Ok, so really, I should consider upgrading the controller board first, which is in the pipeline anyways. In theory that should absolve the concern for the back-power allowing me to go with @OutsourcedGuru 's option.
Do we know what causes the back-power from the Creality boards? Or is this going to be a shot in the dark with whatever controller I decide to go with?
I am still relatively new to this, but it has been fun.
I have watched some of that video, he seems to be really well informed and I enjoy his videos for this stuff. It seems that board has been really good or really bad, with almost no inbetween for most people. I haven't really gone done the controller board hole yet, but I suppose it needs to happen sooner rather than later.
I think I'm going to mark @OutsourcedGuru as the solution, go do some research on controller boards and get one, then give his solution a shot.
Thank you very much, this has been very helpful!

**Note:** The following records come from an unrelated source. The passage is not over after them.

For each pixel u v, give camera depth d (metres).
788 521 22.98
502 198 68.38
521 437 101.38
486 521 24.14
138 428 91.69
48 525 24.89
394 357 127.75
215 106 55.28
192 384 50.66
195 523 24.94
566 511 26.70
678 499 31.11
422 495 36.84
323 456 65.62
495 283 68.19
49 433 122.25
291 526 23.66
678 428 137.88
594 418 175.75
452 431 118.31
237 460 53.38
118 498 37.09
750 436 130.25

The MKS controller requires a hole to be cut for the relocated USB connector and rather than do this, I removed the connector from the PCB and put a header in it's place. I connect a shortened USB cable to the header and just checking shows I don't connect 5V. So perhaps it's not just the stock board that suffers from back-powering. (this is the UPS I'm using)
For what it's worth...
- I've contacted Adafruit and have asked them to either source or custom-build a smart serial adapter or cable suitable for 3D printers in the typical Pi -> Arduino/RAMPS environment. I spec'd the requirements, described the problem and the market opportunities. They received the information and thanked me.
- I've designed two or three versions of this myself and have purchased the parts at Fry's Electronics perhaps three weeks ago.
One version looks like a printer-side solution: At the Type-B side of things an adapter goes inline and has a 5V lead over to the printer board to detect when that's been turned on. This fires an inline relay for the serial communication's 5V line to make this connect. So if power is on for the Arduino, the 5V line is honored. This would be a dumb (smart?) version. I'm not convinced that this wouldn't be defeated by a race condition in which the Pi provides the 5V power that makes the device think that the printer is powered.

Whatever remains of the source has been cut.